_TO DO_:
Reproduce the text of the material below verbatim, omitting the images.

_INPUT_:

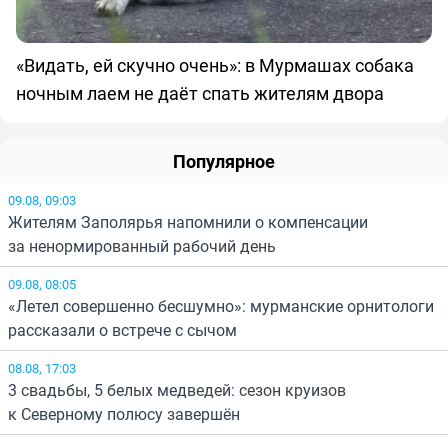
«Видать, ей скучно очень»: в Мурмашах собака
ночным лаем не даёт спать жителям двора
Популярное
09.08, 09:03
Жителям Заполярья напомнили о компенсации
за ненормированный рабочий день
09.08, 08:05
«Летел совершенно бесшумно»: мурманские орнитологи
рассказали о встрече с сычом
08.08, 17:03
3 свадьбы, 5 белых медведей: сезон круизов
к Северному полюсу завершён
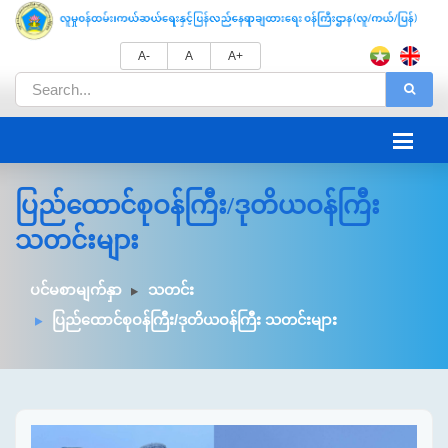
A-
A
A+
ပြည်ထောင်စုဝန်ကြီး/ဒုတိယဝန်ကြီး
သတင်းများ
ပင်မစာမျက်နှာ
သတင်း
ပြည်ထောင်စုဝန်ကြီး/ဒုတိယဝန်ကြီး သတင်းများ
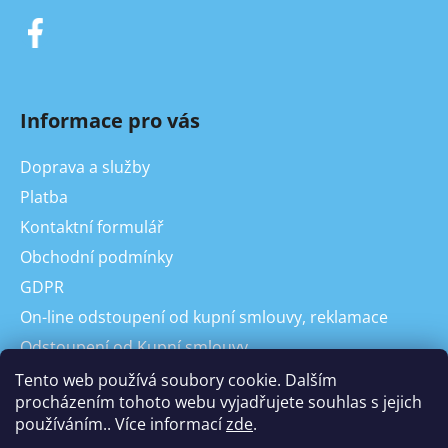
Informace pro vás
Doprava a služby
Platba
Kontaktní formulář
Obchodní podmínky
GDPR
On-line odstoupení od kupní smlouvy, reklamace
Odstoupení od Kupní smlouvy
Reklamace
Tento web používá soubory cookie. Dalším
procházením tohoto webu vyjadřujete souhlas s jejich
používáním.. Více informací
zde
.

_ANSWER SPACE_:
«Видать, ей скучно очень»: в Мурмашах собака
ночным лаем не даёт спать жителям двора
Популярное
09.08, 09:03
Жителям Заполярья напомнили о компенсации
за ненормированный рабочий день
09.08, 08:05
«Летел совершенно бесшумно»: мурманские орнитологи
рассказали о встрече с сычом
08.08, 17:03
3 свадьбы, 5 белых медведей: сезон круизов
к Северному полюсу завершён
A-
A
A+
ပြည်ထောင်စုဝန်ကြီး/ဒုတိယဝန်ကြီး
သတင်းများ
ပင်မစာမျက်နှာ
သတင်း
ပြည်ထောင်စုဝန်ကြီး/ဒုတိယဝန်ကြီး သတင်းများ
Informace pro vás
Doprava a služby
Platba
Kontaktní formulář
Obchodní podmínky
GDPR
On-line odstoupení od kupní smlouvy, reklamace
Odstoupení od Kupní smlouvy
Reklamace
Tento web používá soubory cookie. Dalším
procházením tohoto webu vyjadřujete souhlas s jejich
používáním.. Více informací
zde
.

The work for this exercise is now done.